Tutelare il calcio

Non serve recriminare sugli errori. Nella vita come nel calcio. Il risultato finale è quello del campo. Ma il calcio va tutelato dagli arbitraggi sbagliati che condizionano l’esito degli incontri. Di errori arbitrali se ne deve discutere al fine che non si ripetano e che coinvolgano nel bene sempre le stesse società e nel male gli altri club. Ripetere gli errori è diabolico con l’aggiunta di andreottiana memoria “a pensare male degli altri si fa peccato ma spesso ci s’indovina”.

Nell’ultima fase del campionato di serie A (mancano ancora 2 partite tra cui Roma-Juventus e Lazio-Inter) le polemiche per i cattivi arbitraggi si sono moltiplicate dopo che al centro delle discussioni ci sono stati numerosi episodi a sfavore soprattutto della Lazio. La reazione della dirigenza biancoceleste è stata dura, tanto che il responsabile della comunicazione della Società Sportiva Lazio, Arturo Diaconale, ha parlato a più riprese di “malanimo e pregiudizio” della classe arbitrale per i ripetuti errori riconosciuti da gran parte della stampa sportiva. Non era una voce isolata. Era la registrazione del ripetersi di vicende inquietanti. Contemporaneamente esplodevano gli sbagli degli arbitri internazionali, designati dall’italiano Pierluigi Collina, in partite fondamentali di Champions League.

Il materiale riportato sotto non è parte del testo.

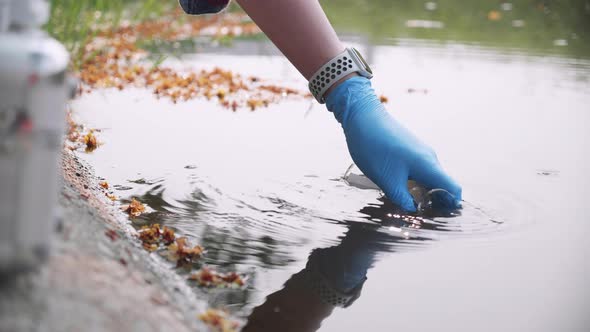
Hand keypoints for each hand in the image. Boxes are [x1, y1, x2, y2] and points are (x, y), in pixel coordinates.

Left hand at [326, 76, 461, 211]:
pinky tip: (401, 190)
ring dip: (424, 193)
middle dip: (437, 203)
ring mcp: (419, 152)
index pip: (454, 188)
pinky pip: (419, 170)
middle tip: (423, 217)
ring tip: (410, 206)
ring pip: (429, 178)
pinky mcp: (409, 148)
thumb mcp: (387, 180)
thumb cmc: (374, 147)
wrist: (362, 116)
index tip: (444, 219)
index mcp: (428, 165)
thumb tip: (413, 212)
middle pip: (442, 185)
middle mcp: (429, 158)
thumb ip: (402, 199)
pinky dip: (416, 183)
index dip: (453, 205)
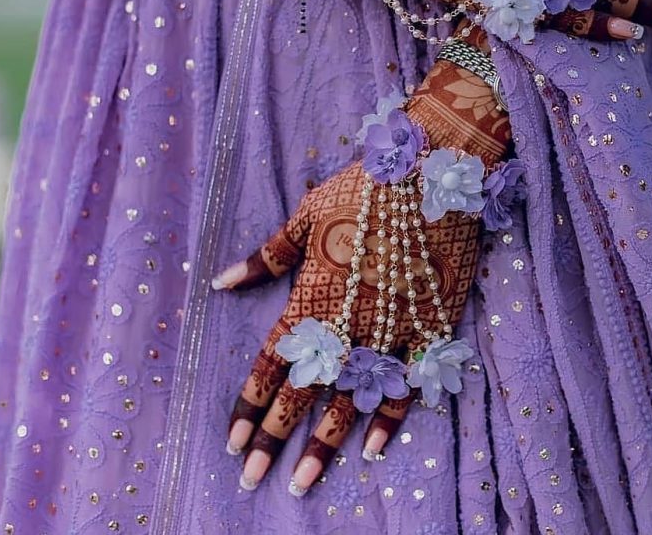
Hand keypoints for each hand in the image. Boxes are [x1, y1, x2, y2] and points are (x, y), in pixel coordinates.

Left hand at [212, 31, 509, 494]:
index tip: (233, 440)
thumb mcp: (306, 212)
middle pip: (305, 390)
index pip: (273, 360)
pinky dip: (390, 418)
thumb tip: (221, 281)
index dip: (251, 402)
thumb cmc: (364, 186)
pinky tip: (372, 449)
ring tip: (303, 482)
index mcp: (313, 291)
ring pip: (351, 398)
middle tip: (254, 478)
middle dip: (276, 437)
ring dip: (325, 443)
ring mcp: (389, 328)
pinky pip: (408, 383)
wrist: (430, 170)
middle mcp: (347, 319)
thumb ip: (267, 255)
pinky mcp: (428, 326)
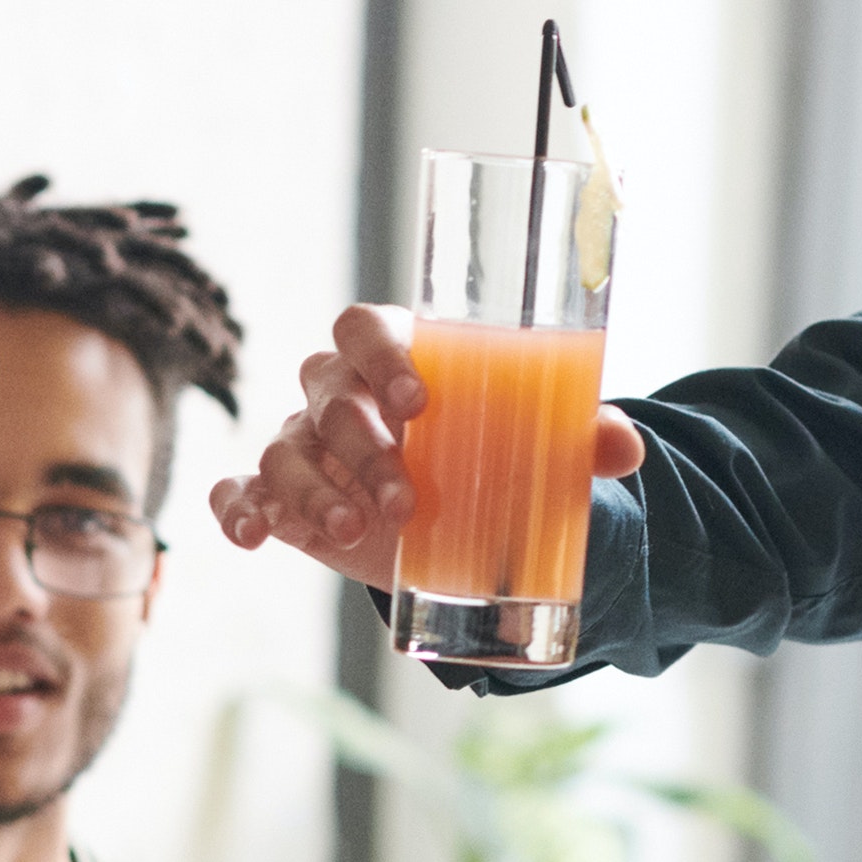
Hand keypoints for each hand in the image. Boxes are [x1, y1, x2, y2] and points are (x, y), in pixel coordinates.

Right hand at [205, 303, 640, 588]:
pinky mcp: (283, 498)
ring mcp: (303, 445)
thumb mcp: (541, 449)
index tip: (418, 401)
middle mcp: (339, 393)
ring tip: (354, 533)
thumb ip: (580, 439)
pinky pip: (239, 490)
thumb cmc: (494, 460)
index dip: (380, 354)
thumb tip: (623, 447)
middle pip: (326, 395)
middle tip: (405, 502)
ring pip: (283, 449)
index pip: (361, 325)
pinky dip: (238, 509)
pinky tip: (254, 536)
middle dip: (361, 448)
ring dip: (312, 491)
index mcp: (396, 356)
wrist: (461, 523)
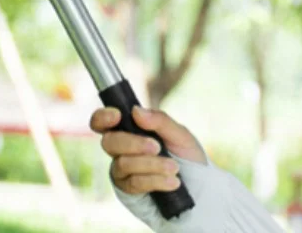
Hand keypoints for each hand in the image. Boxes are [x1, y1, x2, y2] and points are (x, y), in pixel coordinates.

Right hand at [89, 105, 205, 195]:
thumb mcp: (180, 135)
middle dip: (133, 144)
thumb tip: (136, 111)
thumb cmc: (187, 158)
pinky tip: (172, 182)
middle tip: (157, 147)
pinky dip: (155, 180)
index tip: (117, 115)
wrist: (200, 190)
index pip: (101, 122)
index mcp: (128, 129)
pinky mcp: (128, 190)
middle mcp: (120, 149)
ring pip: (123, 163)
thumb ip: (160, 120)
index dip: (102, 117)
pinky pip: (134, 183)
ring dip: (151, 165)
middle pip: (109, 142)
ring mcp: (122, 170)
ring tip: (174, 168)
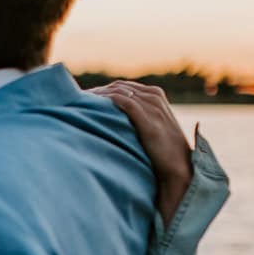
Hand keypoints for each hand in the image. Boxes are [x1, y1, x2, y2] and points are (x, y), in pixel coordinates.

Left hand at [90, 80, 192, 224]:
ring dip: (97, 95)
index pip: (122, 86)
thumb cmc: (162, 153)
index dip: (102, 91)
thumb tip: (111, 122)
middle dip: (96, 91)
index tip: (83, 99)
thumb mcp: (151, 129)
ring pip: (117, 91)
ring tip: (77, 103)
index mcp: (155, 95)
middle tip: (75, 100)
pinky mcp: (148, 117)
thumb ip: (136, 119)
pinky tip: (90, 107)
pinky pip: (121, 101)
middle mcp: (154, 96)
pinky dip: (104, 101)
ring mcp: (152, 105)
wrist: (179, 168)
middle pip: (117, 86)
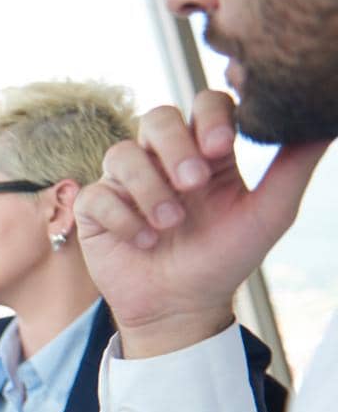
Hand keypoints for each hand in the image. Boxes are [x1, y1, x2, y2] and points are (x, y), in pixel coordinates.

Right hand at [74, 91, 330, 358]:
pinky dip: (122, 217)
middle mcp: (163, 158)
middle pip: (158, 117)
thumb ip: (293, 167)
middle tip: (192, 185)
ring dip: (148, 189)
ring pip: (122, 153)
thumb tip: (322, 125)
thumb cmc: (225, 258)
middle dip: (174, 148)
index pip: (205, 104)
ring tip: (169, 225)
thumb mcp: (269, 214)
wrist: (181, 307)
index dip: (209, 117)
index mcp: (206, 151)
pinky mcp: (96, 207)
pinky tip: (143, 240)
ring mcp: (126, 181)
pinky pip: (97, 194)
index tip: (222, 148)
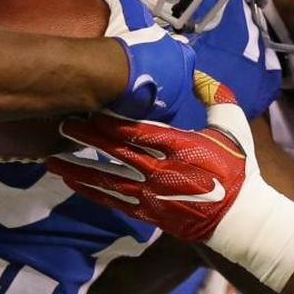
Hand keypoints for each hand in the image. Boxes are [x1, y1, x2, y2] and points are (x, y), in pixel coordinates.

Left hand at [50, 71, 246, 240]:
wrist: (240, 220)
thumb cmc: (239, 169)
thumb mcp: (233, 127)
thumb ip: (216, 97)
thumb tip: (199, 72)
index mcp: (182, 147)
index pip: (140, 131)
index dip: (113, 120)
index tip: (91, 108)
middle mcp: (163, 171)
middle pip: (118, 152)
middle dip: (88, 138)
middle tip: (63, 125)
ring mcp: (154, 195)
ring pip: (109, 180)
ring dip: (80, 169)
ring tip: (52, 160)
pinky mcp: (150, 214)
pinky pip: (115, 202)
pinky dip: (93, 192)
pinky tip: (73, 183)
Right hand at [99, 0, 195, 121]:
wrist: (114, 74)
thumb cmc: (128, 41)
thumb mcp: (127, 11)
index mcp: (184, 59)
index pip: (181, 55)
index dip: (166, 54)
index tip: (151, 53)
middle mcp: (184, 84)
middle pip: (173, 79)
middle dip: (160, 76)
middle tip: (138, 72)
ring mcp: (170, 106)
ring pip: (161, 99)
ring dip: (149, 94)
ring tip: (128, 89)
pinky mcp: (153, 122)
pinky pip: (147, 115)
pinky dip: (137, 110)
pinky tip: (122, 105)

È assurdo che in alcuni campionati europei il Var abbia piana cittadinanza e in altri no. Con il paradosso che la Fifa introdurrà a giugno il Var ai mondiali di Russia mentre la Uefa continua a rinviarne l’utilizzazione.

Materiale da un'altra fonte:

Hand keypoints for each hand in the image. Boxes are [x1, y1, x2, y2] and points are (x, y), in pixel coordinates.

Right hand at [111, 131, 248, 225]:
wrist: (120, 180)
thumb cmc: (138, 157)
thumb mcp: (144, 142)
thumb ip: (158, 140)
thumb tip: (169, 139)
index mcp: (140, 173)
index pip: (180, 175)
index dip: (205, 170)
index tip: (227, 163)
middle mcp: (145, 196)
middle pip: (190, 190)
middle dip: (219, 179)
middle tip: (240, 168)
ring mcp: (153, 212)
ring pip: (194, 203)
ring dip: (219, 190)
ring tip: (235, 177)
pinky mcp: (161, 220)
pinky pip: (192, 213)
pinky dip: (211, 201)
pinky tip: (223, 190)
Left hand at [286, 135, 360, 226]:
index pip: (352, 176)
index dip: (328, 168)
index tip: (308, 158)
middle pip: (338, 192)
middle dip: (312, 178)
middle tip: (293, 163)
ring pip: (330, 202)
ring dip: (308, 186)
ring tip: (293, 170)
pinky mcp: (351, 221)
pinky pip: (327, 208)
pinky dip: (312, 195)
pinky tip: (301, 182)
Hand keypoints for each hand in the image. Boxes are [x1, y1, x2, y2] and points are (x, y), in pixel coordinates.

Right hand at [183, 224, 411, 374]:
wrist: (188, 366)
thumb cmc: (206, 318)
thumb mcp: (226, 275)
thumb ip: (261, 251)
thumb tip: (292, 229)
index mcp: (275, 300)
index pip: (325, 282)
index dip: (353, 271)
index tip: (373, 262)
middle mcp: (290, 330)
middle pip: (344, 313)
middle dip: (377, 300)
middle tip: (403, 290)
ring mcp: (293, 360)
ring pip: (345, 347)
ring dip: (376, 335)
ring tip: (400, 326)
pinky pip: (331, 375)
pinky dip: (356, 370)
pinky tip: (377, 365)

Già nel 2017 il Real Madrid s’impose ai quarti di Champions League contro il Bayern Monaco (in panchina Carlo Ancelotti) con due reti nei tempi supplementari in fuorigioco dopo che l’arbitro Viktor Kassai aveva tirato fuori il secondo cartellino giallo nei confronti di Vidal, una decisione dubbia che Rumenigge definì l’arbitraggio “scandaloso”.

La rabbia tedesca è esplosa di nuovo nella semifinale al Bernabeu (2-2) del primo maggio quando sull’1-1 l’arbitro turco Cüneyt Çakır non vede il tocco di mano in area del difensore del Real Madrid Marcelo su traversone del difensore del Bayerm, Joshua Kimmich. Tutti allo stadio spagnolo avevano visto il pallone arrestato con la mano. Gli unici a non vedere sono stati l’arbitro e i suoi assistenti, tra cui quello di porta che era vicino all’azione. C’era forse anche un secondo rigore sull’attaccante Robert Lewandowski.

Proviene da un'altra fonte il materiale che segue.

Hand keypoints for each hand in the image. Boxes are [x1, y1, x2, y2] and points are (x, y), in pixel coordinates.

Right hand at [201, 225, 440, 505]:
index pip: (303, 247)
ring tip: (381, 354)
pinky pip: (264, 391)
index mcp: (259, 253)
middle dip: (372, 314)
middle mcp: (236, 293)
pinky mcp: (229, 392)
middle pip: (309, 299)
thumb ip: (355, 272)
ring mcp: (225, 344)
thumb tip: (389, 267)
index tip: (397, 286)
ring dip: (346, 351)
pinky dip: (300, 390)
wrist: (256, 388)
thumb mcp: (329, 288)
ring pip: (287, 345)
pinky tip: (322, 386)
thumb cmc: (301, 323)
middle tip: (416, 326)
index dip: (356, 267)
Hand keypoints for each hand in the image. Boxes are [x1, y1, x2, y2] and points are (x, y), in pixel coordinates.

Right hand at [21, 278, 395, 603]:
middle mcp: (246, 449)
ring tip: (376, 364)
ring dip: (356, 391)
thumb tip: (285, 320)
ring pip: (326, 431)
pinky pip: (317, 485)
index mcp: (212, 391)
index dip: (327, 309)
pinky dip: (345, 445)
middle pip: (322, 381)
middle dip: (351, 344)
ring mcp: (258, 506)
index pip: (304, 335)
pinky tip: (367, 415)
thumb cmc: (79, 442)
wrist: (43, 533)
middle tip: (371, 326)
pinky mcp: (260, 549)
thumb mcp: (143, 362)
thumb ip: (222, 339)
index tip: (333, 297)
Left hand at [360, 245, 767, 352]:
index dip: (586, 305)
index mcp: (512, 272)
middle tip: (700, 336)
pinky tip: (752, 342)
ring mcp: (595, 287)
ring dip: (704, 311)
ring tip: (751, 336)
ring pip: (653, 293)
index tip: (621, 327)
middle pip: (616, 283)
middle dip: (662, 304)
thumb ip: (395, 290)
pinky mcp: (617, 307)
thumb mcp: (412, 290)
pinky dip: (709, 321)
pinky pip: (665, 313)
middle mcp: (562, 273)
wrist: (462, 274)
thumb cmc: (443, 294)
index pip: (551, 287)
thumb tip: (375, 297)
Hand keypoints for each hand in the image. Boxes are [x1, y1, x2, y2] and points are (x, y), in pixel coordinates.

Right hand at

All’Olimpico il 2 maggio per l’altra semifinale Roma-Liverpool (all’andata gli inglesi avevano vinto 5-2, ritorno 4-2) l’arbitro sloveno Skomina e gli assistenti lasciano correre la parata con la mano alzata del difensore Alexander-Arnold su tiro di El Shaarawy. Era penalty e rosso con espulsione a venti minuti dal termine. Il secondo rigore non dato è quando l’assistente Praprotnik segnala un fuorigioco inesistente di Dzeko involato a rete ed abbattuto dal portiere Karius.

Due semifinali rovinate da errori probabilmente decisivi che avrebbero potuto portare ad un’altra finale a Kiev. L’allarme lanciato sul campionato italiano dalla Lazio, le veementi proteste dell’Inter per la direzione di Orsato nella partitissima con la Juventus, l’amarezza dei vertici della Roma e del Bayern evidenziano che gli episodi da rigore non concessi e le espulsioni a senso unico hanno un peso enorme nelle competizioni che muovono notevoli interessi economici, sociali e sportivi. Quello che è accaduto non dovrebbe più ripetersi: è inaccettabile. A livello italiano dove c’è già il Var occorrono direttive per decisioni uniformi. In campo europeo l’Italia deve alzare la voce.

A Kiev, dopo il Real Madrid, anche il Liverpool è giunto a “mani basse”, dove s’affronteranno campionissimi come Cristiano Ronaldo e Momo Salah per la conquista di una coppa e probabilmente anche del Pallone d’oro.